Problem requirements = Reproduce every line of the records below without any change.

Entries =

>> Start

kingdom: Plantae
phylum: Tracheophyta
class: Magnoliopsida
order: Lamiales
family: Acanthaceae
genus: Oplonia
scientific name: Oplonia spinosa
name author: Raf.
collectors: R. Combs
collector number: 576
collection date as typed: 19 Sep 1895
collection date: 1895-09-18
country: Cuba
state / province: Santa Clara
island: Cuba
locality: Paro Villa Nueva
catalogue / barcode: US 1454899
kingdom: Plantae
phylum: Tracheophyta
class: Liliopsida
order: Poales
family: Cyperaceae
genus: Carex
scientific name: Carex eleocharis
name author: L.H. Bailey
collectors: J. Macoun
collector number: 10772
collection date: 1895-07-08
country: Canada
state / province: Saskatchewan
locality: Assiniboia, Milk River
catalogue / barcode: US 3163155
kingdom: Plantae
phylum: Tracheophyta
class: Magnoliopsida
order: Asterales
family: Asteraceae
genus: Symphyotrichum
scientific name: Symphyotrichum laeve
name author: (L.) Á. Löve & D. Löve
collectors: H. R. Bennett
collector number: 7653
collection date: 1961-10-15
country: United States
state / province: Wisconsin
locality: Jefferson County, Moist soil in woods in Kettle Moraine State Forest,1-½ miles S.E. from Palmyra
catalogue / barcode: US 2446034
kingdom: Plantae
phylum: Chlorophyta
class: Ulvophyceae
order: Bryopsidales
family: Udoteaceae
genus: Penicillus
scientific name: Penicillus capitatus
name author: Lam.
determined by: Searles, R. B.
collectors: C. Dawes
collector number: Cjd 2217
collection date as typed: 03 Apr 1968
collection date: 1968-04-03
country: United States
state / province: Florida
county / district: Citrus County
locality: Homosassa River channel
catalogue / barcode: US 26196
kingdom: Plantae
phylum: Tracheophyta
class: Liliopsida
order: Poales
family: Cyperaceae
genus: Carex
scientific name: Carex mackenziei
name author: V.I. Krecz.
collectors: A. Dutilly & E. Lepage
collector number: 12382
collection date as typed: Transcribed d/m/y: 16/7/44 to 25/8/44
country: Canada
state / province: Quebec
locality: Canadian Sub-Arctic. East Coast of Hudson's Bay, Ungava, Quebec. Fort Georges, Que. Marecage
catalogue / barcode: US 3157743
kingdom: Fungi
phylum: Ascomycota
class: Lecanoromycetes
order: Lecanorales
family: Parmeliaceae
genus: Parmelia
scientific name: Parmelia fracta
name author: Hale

>> End

Complete answer =
kingdom: Plantae
phylum: Tracheophyta
class: Magnoliopsida
order: Lamiales
family: Acanthaceae
genus: Oplonia
scientific name: Oplonia spinosa
name author: Raf.
collectors: R. Combs
collector number: 576
collection date as typed: 19 Sep 1895
collection date: 1895-09-18
country: Cuba
state / province: Santa Clara
island: Cuba
locality: Paro Villa Nueva
catalogue / barcode: US 1454899
kingdom: Plantae
phylum: Tracheophyta
class: Liliopsida
order: Poales
family: Cyperaceae
genus: Carex
scientific name: Carex eleocharis
name author: L.H. Bailey
collectors: J. Macoun
collector number: 10772
collection date: 1895-07-08
country: Canada
state / province: Saskatchewan
locality: Assiniboia, Milk River
catalogue / barcode: US 3163155
kingdom: Plantae
phylum: Tracheophyta
class: Magnoliopsida
order: Asterales
family: Asteraceae
genus: Symphyotrichum
scientific name: Symphyotrichum laeve
name author: (L.) Á. Löve & D. Löve
collectors: H. R. Bennett
collector number: 7653
collection date: 1961-10-15
country: United States
state / province: Wisconsin
locality: Jefferson County, Moist soil in woods in Kettle Moraine State Forest,1-½ miles S.E. from Palmyra
catalogue / barcode: US 2446034
kingdom: Plantae
phylum: Chlorophyta
class: Ulvophyceae
order: Bryopsidales
family: Udoteaceae
genus: Penicillus
scientific name: Penicillus capitatus
name author: Lam.
determined by: Searles, R. B.
collectors: C. Dawes
collector number: Cjd 2217
collection date as typed: 03 Apr 1968
collection date: 1968-04-03
country: United States
state / province: Florida
county / district: Citrus County
locality: Homosassa River channel
catalogue / barcode: US 26196
kingdom: Plantae
phylum: Tracheophyta
class: Liliopsida
order: Poales
family: Cyperaceae
genus: Carex
scientific name: Carex mackenziei
name author: V.I. Krecz.
collectors: A. Dutilly & E. Lepage
collector number: 12382
collection date as typed: Transcribed d/m/y: 16/7/44 to 25/8/44
country: Canada
state / province: Quebec
locality: Canadian Sub-Arctic. East Coast of Hudson's Bay, Ungava, Quebec. Fort Georges, Que. Marecage
catalogue / barcode: US 3157743
kingdom: Fungi
phylum: Ascomycota
class: Lecanoromycetes
order: Lecanorales
family: Parmeliaceae
genus: Parmelia
scientific name: Parmelia fracta
name author: Hale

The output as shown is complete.